Instructions for the task: Look through the data below. Show each line where the string "lines" occurs.

Collected data:
'''

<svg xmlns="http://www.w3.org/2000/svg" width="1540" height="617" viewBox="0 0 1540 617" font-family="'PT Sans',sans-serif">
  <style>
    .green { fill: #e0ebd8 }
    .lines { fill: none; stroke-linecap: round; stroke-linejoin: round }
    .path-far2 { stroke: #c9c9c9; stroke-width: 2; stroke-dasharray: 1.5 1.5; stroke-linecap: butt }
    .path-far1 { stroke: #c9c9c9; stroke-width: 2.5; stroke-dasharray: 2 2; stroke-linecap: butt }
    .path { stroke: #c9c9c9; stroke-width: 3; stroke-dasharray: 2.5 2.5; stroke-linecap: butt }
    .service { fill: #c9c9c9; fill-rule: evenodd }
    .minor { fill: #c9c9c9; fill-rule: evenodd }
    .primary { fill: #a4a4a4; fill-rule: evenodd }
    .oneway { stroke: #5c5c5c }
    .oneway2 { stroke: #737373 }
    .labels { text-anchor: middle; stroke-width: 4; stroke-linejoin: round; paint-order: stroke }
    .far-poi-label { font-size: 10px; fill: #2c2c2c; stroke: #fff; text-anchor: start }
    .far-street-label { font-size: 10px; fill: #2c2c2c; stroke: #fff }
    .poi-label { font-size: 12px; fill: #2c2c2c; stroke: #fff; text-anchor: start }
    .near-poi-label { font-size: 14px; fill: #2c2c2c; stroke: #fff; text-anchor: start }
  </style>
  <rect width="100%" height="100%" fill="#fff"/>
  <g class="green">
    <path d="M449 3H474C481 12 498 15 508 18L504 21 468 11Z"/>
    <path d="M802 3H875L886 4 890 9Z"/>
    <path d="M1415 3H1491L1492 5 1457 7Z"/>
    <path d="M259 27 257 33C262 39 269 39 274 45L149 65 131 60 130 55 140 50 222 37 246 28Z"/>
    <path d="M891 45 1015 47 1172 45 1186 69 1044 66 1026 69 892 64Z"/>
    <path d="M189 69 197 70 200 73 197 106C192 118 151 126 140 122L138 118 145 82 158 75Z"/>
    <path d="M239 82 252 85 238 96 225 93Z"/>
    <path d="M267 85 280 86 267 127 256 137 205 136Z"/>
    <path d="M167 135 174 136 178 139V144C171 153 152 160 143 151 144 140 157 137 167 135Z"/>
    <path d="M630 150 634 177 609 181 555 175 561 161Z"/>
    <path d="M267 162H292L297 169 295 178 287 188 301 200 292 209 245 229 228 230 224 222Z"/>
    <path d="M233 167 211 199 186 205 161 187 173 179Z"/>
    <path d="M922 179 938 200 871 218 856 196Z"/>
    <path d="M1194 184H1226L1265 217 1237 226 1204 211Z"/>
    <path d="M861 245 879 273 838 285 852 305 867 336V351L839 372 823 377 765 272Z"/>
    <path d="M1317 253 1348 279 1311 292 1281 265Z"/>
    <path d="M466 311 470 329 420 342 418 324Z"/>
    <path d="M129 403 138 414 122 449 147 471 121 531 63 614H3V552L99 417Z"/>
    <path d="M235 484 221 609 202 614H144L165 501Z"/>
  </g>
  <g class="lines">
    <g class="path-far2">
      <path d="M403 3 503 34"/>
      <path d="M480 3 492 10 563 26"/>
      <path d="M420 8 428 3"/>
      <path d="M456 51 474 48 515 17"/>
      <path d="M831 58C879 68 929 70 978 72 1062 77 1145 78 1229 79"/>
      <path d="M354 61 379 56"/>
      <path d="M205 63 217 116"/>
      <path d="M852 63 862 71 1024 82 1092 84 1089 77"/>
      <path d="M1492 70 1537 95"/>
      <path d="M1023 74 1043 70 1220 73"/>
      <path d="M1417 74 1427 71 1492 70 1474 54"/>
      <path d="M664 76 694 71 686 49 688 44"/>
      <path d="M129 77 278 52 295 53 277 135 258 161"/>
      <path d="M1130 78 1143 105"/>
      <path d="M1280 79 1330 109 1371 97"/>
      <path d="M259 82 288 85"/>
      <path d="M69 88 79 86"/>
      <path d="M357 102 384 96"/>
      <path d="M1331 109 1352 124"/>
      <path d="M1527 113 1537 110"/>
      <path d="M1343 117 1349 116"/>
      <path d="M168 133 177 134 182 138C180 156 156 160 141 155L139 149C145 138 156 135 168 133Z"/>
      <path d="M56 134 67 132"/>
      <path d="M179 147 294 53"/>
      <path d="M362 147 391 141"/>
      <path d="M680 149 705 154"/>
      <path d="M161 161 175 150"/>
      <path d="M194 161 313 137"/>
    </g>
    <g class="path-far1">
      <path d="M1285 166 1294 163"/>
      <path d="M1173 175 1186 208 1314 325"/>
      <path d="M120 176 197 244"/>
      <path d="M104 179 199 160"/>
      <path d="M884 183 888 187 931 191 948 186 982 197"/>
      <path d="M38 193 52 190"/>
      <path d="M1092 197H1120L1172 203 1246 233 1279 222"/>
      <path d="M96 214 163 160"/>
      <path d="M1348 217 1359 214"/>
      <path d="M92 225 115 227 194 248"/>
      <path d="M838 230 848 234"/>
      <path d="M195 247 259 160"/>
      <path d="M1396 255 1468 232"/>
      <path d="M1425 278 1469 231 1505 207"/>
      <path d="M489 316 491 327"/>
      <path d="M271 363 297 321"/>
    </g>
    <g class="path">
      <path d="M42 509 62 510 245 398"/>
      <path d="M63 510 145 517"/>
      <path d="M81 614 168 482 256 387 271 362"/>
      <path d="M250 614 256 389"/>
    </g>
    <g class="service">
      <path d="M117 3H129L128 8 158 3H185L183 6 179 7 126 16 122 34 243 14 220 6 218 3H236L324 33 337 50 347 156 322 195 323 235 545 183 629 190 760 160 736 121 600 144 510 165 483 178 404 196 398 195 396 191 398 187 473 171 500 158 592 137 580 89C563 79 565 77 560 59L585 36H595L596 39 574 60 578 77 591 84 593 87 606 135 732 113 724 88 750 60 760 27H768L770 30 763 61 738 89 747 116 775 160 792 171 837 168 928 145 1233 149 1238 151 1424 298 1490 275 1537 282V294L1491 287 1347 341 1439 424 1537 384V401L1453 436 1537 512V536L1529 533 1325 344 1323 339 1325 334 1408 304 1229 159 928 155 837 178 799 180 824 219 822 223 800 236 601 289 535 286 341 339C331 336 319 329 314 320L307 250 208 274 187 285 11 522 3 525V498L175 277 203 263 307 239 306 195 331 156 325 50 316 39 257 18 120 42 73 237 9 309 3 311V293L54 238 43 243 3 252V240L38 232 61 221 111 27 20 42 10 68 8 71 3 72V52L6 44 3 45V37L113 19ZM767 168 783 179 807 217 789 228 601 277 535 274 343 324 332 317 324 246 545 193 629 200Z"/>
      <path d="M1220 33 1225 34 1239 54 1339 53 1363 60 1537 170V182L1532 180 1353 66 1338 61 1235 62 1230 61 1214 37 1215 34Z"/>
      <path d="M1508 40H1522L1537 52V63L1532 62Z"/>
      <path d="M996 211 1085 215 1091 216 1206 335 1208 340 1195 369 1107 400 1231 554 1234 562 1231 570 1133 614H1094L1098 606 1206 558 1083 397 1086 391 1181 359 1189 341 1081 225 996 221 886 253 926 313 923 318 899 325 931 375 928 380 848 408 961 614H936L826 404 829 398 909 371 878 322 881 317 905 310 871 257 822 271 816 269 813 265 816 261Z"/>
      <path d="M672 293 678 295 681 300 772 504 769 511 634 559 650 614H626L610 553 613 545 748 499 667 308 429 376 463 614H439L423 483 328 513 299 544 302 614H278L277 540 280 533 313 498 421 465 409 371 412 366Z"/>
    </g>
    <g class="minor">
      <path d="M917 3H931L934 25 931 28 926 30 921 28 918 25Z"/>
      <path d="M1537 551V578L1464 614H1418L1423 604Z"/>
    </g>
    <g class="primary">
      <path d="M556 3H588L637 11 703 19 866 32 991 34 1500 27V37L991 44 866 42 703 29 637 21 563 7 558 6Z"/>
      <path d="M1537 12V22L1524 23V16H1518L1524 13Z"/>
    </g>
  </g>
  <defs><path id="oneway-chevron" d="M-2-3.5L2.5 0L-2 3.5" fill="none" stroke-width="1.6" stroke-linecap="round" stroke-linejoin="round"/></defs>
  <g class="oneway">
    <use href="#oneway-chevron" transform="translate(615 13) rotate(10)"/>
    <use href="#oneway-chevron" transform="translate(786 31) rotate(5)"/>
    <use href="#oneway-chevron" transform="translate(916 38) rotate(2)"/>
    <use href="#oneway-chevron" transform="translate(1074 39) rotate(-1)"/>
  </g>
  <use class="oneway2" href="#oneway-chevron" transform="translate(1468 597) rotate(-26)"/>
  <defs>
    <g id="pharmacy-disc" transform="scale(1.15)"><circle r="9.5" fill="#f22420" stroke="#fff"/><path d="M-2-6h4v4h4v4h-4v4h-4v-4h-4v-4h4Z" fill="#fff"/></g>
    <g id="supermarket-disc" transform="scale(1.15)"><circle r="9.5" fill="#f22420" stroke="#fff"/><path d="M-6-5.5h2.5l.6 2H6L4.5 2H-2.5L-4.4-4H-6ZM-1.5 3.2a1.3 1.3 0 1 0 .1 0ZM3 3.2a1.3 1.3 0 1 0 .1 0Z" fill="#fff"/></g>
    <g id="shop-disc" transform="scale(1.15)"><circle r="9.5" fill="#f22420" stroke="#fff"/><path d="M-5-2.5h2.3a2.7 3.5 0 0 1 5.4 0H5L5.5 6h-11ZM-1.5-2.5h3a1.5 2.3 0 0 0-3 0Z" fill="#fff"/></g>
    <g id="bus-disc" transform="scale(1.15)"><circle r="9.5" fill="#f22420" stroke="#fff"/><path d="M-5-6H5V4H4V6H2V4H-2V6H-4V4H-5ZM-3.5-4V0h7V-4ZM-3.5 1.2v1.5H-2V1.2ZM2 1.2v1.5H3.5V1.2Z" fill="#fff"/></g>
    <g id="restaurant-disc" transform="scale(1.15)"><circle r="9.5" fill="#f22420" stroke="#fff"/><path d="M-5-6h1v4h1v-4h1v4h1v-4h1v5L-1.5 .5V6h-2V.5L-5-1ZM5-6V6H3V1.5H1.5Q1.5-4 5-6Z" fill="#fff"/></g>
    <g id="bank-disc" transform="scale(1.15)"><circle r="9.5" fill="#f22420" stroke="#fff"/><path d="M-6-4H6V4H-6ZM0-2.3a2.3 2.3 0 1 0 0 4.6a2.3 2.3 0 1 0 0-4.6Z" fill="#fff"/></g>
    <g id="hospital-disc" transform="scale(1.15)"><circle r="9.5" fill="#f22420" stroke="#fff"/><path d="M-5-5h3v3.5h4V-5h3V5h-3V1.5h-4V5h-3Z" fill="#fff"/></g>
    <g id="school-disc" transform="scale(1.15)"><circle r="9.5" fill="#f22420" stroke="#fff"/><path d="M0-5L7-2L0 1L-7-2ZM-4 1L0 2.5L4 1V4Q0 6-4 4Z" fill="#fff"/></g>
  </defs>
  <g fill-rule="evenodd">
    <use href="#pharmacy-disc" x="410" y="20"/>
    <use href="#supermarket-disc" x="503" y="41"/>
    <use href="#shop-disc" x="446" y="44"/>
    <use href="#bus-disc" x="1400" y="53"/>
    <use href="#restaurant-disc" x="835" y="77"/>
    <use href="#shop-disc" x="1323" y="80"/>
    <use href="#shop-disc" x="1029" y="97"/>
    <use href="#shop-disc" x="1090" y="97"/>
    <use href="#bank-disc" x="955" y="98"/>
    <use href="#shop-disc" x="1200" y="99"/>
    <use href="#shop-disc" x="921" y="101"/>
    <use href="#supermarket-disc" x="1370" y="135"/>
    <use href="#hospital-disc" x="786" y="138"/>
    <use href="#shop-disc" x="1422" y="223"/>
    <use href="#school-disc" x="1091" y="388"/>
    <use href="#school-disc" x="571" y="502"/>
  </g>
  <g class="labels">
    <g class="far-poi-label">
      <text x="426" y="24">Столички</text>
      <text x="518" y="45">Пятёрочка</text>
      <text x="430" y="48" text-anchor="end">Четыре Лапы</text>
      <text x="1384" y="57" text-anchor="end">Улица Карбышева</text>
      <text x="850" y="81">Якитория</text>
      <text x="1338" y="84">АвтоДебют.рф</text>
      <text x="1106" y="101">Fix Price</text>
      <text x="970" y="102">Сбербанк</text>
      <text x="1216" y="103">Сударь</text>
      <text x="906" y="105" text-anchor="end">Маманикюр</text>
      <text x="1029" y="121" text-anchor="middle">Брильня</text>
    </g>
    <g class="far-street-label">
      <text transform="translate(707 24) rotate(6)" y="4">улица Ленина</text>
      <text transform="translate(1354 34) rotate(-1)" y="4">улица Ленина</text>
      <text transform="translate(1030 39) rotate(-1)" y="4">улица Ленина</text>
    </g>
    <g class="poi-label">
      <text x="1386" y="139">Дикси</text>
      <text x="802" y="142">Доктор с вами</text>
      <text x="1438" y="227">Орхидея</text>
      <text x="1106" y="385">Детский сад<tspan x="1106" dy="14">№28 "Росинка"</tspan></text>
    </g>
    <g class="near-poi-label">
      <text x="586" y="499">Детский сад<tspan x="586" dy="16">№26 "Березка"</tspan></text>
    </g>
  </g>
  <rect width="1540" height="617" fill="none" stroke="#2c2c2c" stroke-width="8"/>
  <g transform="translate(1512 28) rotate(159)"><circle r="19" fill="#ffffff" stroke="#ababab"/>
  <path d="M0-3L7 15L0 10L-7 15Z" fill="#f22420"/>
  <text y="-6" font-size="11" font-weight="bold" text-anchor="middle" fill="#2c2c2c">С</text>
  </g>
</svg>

'''

Task result:
    .lines { fill: none; stroke-linecap: round; stroke-linejoin: round }
  <g class="lines">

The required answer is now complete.